Could Google Take a Seat at the Telecom Table?


By Jimmy Rogers
Contributing Writer, [GAS]

Contrary to popular belief, Google is a large, rich, mysterious company.  Oh wait, that’s extremely obvious in everything they do.  In fact, they recently demonstrated their mysteriousness by releasing Google Chrome with about one day’s notice to the internet at large.  Instead of stirring up hype or even accidentally leaking any information about their breakthrough browser (though technically the one day heads-up was in fact a leak), Google just plopped it out and watched to see if it gained any popularity.  It’s that intense secrecy, followed by an unexpected release, that makes me believe Google might just jump into another big sector: telecommunications.

This was one of Google’s April Fools jokes about a toilet based broadband system (click for the whole thing).

You see, Google has made some purchases over the years that might make you scratch your head.  For instance, they have been buying up miles and miles of “dark fiber.” That is, fiber optic cable that’s was rolled out during the first internet boom, but was never “lit up” with an actual connection to the network.  Why would anyone do this for any reason other than to create a high-speed data network?

Google argues that they can connect their massive data centers to one another with these huge quantities of fiber, but it’s not much of a stretch to imagine them including regular users in that network as well.  In fact, they’ve acted as a service provider before.  It didn’t work out, but they paired with Earthlink for a while to offer free, municipal WiFi to San Francisco.  Also, they recently invested in o3b, a company investigating satellite broadband opportunities in the developing world.  Seems like a trend to me.
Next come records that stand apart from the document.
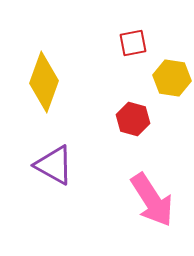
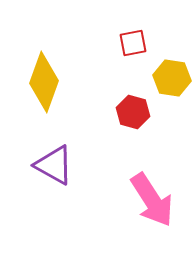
red hexagon: moved 7 px up
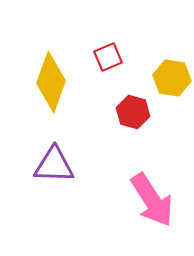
red square: moved 25 px left, 14 px down; rotated 12 degrees counterclockwise
yellow diamond: moved 7 px right
purple triangle: rotated 27 degrees counterclockwise
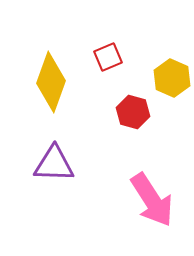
yellow hexagon: rotated 15 degrees clockwise
purple triangle: moved 1 px up
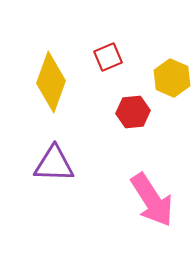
red hexagon: rotated 20 degrees counterclockwise
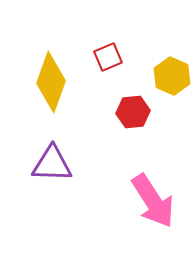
yellow hexagon: moved 2 px up
purple triangle: moved 2 px left
pink arrow: moved 1 px right, 1 px down
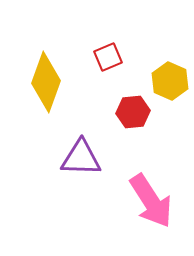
yellow hexagon: moved 2 px left, 5 px down
yellow diamond: moved 5 px left
purple triangle: moved 29 px right, 6 px up
pink arrow: moved 2 px left
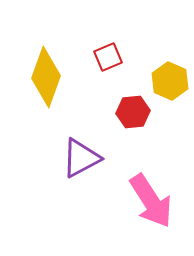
yellow diamond: moved 5 px up
purple triangle: rotated 30 degrees counterclockwise
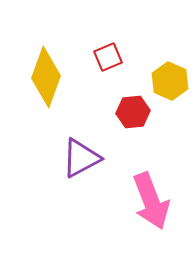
pink arrow: rotated 12 degrees clockwise
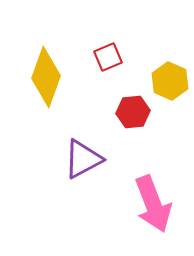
purple triangle: moved 2 px right, 1 px down
pink arrow: moved 2 px right, 3 px down
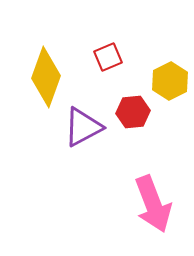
yellow hexagon: rotated 9 degrees clockwise
purple triangle: moved 32 px up
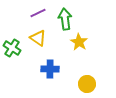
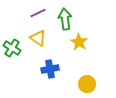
blue cross: rotated 12 degrees counterclockwise
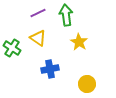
green arrow: moved 1 px right, 4 px up
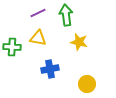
yellow triangle: rotated 24 degrees counterclockwise
yellow star: rotated 18 degrees counterclockwise
green cross: moved 1 px up; rotated 30 degrees counterclockwise
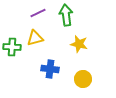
yellow triangle: moved 3 px left; rotated 24 degrees counterclockwise
yellow star: moved 2 px down
blue cross: rotated 18 degrees clockwise
yellow circle: moved 4 px left, 5 px up
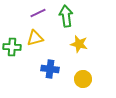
green arrow: moved 1 px down
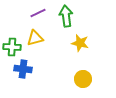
yellow star: moved 1 px right, 1 px up
blue cross: moved 27 px left
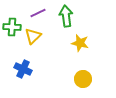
yellow triangle: moved 2 px left, 2 px up; rotated 30 degrees counterclockwise
green cross: moved 20 px up
blue cross: rotated 18 degrees clockwise
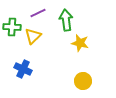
green arrow: moved 4 px down
yellow circle: moved 2 px down
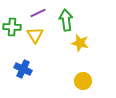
yellow triangle: moved 2 px right, 1 px up; rotated 18 degrees counterclockwise
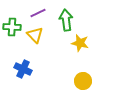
yellow triangle: rotated 12 degrees counterclockwise
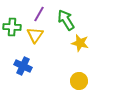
purple line: moved 1 px right, 1 px down; rotated 35 degrees counterclockwise
green arrow: rotated 25 degrees counterclockwise
yellow triangle: rotated 18 degrees clockwise
blue cross: moved 3 px up
yellow circle: moved 4 px left
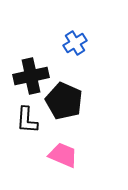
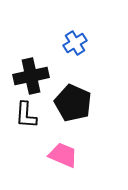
black pentagon: moved 9 px right, 2 px down
black L-shape: moved 1 px left, 5 px up
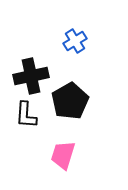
blue cross: moved 2 px up
black pentagon: moved 3 px left, 2 px up; rotated 18 degrees clockwise
pink trapezoid: rotated 96 degrees counterclockwise
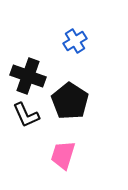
black cross: moved 3 px left; rotated 32 degrees clockwise
black pentagon: rotated 9 degrees counterclockwise
black L-shape: rotated 28 degrees counterclockwise
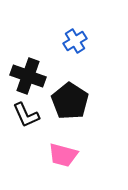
pink trapezoid: rotated 92 degrees counterclockwise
The dream of a “Googlenet,” for most analysts, consists of a vast data storage network connected to a “thin client.”  The hardware would consist of only a simple processor, RAM, and a user interface of some kind.  Google would provide all of the programs and data, stored on their massive servers, while you would only have to worry about carrying your hardware, finding a connection, and trusting the Googleplex with every drop of information.  I for one welcome our Google overlords….

[Via Wired’s Epicenter Blog]


One Response to Could Google Take a Seat at the Telecom Table?

  1. It makes all kinds of sense for Google to buy up "dark" fiber.

    First, to the control cost and performance of the connection between Google large data centers. If (say) AT&T wanted to squeeze more money out of Google, and/or hobbled performance by "prioritizing" traffic, the Google folks have an option for routing traffic around AT&T. Even if you do not use the option, the fact that it exists gives you leverage … which may be crucial given AT&T recent notions.

    Second, to reduce latency. In the long run this is a very big deal. Network latency can cripple the performance of interactive applications, and web applications are getting more interactive over time.

    Do a ping and traceroute to or What is the round-trip time (latency), and how many intermediate hops? ISPs and the big carriers are (at best!) weakly motivated to reduce latency. Google is strongly motivated to reduce latency. Low latency allows their web applications to become more compelling.

    For interactive web applications, you want the fewest hops from the server to your desktop. If Google can run direct lines to the regional centers of big ISPs (Cox, Comcast, etc.) and many smaller ISPs, then Google web applications have a large advantage over their competitors for very large segments of the market.

    To me at least it seems unlikely Google would want to get into the business of covering the "last mile" to end users. That is an entirely different business from Google's core, and could foul up the relationship with the big ISPs.